- **SOAL LATIHAN A**
Jawab pertanyaan berikut berdasarkan kutipan tentang janji dalam Al Quran:
(i) Berapa istilah yang dipakai Al Quran dengan makna berjanji?
(ii) Menurut Abdullah bin Ubaidah, ada berapa macam janji dalam arti ’aqad/’aqada?
(iii) Apa sebutan yang biasa dipakai untuk aqad iman / kepercayaan?
- **SOAL LATIHAN B**
Perbarui bagian kutipan tentang janji dalam Al Quran, mulai dari "Al Quran, menggunakan" sampai "dalam pergaulan sesamanya.", dengan mengganti "amanat-amanat" menjadi "titipan-titipan".

··· KUTIPAN SUMBER

Al Quran, menggunakan tiga istilah yang maknanya berjanji, yaitu :
wa ’ada. Contohnya : Allah telah menjanjikan kepada orang-orang yang beriman dan yang beramal saleh, (bahwa) untuk mereka ampunan dan pahala yang besar
ahada. Contohnya :
Dan orang-orang yang memelihara amanat-amanat (yang dipikulnya) dan janjinya (Q.S.Al: Mu’minun ).
aqada. Contohnya : Hai orang-orang yang beriman, penuhilah aqad-aqad itu. Aqad (perjanjian) di sini mencakup janji prasetia hamba kepada Allah dan perjanjian yang dibuat oleh manusia dalam pergaulan sesamanya.
Selanjutnya, janji dalam Arti ’aqad/’aqada menurut Abdullah bin Ubaidah ada 5 macam :
1.aqad iman / kepercayaan yang biasa disebut ‘aqidah.

······
··· DATA TERSEDIA

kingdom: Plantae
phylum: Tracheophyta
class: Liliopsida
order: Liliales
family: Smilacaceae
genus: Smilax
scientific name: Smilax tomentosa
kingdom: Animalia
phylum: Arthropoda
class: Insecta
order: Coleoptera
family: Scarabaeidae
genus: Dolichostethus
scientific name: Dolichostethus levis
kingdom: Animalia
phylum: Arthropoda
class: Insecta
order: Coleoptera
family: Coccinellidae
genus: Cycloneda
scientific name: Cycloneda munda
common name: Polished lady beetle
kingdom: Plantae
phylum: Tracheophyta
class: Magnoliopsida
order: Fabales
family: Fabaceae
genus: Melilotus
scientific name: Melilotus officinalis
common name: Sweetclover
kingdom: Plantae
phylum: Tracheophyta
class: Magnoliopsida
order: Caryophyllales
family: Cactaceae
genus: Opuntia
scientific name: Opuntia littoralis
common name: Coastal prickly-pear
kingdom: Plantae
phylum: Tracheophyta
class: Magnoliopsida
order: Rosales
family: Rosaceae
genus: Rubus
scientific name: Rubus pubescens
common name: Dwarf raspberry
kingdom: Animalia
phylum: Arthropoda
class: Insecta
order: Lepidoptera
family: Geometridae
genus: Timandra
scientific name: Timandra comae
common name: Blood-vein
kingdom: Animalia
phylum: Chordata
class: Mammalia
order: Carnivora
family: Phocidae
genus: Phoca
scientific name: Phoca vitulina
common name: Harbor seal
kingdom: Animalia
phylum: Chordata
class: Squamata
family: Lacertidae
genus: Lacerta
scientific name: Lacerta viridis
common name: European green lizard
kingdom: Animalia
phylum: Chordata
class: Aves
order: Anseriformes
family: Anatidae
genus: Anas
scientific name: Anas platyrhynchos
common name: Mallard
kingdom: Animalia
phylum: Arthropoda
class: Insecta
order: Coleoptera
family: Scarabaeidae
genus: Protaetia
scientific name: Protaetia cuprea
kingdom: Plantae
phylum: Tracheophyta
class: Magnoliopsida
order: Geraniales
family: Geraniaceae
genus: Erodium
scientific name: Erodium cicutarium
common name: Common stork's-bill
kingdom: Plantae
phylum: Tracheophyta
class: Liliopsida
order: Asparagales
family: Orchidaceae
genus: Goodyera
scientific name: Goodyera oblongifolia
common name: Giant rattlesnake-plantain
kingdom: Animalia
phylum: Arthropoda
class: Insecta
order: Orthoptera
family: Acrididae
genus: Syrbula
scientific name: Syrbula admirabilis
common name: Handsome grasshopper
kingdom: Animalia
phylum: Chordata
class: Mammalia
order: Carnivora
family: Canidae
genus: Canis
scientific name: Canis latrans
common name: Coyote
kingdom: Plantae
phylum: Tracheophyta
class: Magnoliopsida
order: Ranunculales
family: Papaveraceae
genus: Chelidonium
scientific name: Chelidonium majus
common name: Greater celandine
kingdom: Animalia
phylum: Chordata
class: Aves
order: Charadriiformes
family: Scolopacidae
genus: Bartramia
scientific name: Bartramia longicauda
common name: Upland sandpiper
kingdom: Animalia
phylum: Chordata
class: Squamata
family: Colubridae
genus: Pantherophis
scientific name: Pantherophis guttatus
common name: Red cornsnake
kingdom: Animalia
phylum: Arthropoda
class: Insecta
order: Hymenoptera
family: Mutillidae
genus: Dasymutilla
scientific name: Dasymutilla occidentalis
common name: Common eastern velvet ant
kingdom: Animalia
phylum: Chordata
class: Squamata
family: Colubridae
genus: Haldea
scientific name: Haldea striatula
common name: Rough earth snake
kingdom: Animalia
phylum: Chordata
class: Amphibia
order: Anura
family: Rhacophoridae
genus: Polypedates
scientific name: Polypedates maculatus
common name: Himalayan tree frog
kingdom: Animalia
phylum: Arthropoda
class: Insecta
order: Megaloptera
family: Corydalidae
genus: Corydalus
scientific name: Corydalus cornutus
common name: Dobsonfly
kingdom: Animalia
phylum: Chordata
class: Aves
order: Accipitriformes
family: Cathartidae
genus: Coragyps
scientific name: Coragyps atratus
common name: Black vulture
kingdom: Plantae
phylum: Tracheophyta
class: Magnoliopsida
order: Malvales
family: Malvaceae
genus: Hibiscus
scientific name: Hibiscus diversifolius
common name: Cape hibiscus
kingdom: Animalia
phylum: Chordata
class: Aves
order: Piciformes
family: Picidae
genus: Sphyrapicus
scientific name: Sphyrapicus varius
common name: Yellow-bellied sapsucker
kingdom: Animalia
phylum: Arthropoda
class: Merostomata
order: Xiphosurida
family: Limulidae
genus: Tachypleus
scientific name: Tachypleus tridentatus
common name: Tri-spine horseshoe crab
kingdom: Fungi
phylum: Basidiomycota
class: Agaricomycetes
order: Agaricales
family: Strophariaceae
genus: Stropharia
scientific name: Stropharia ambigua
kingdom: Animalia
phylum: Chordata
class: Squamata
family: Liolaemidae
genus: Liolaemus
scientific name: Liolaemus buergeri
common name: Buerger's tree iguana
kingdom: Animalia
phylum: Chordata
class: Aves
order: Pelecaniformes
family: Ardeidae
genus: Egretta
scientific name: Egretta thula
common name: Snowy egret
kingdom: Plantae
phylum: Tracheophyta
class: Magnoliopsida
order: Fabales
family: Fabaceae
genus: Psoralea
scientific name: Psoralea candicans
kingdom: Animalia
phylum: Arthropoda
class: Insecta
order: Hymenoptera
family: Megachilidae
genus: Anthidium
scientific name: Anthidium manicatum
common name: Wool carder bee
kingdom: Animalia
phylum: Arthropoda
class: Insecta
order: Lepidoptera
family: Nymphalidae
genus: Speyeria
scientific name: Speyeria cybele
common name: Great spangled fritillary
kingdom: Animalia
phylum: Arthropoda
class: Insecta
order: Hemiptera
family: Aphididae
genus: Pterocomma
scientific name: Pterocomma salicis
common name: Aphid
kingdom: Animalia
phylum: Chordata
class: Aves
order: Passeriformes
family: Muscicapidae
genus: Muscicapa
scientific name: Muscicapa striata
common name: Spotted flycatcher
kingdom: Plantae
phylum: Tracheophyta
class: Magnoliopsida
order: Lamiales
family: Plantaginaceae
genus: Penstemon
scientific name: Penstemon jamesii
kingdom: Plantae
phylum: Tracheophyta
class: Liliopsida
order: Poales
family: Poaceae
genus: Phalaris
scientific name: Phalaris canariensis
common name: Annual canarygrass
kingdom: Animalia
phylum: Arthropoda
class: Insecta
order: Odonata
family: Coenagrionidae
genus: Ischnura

······

- **HASIL LATIHAN A**
(i) Tiga istilah.
(ii) Lima macam.
(iii) ‘aqidah.

- **HASIL LATIHAN B**
Al Quran, menggunakan tiga istilah yang maknanya berjanji, yaitu :
wa ’ada. Contohnya : Allah telah menjanjikan kepada orang-orang yang beriman dan yang beramal saleh, (bahwa) untuk mereka ampunan dan pahala yang besar
ahada. Contohnya :
Dan orang-orang yang memelihara titipan-titipan (yang dipikulnya) dan janjinya (Q.S.Al: Mu’minun ).
aqada. Contohnya : Hai orang-orang yang beriman, penuhilah aqad-aqad itu. Aqad (perjanjian) di sini mencakup janji prasetia hamba kepada Allah dan perjanjian yang dibuat oleh manusia dalam pergaulan sesamanya.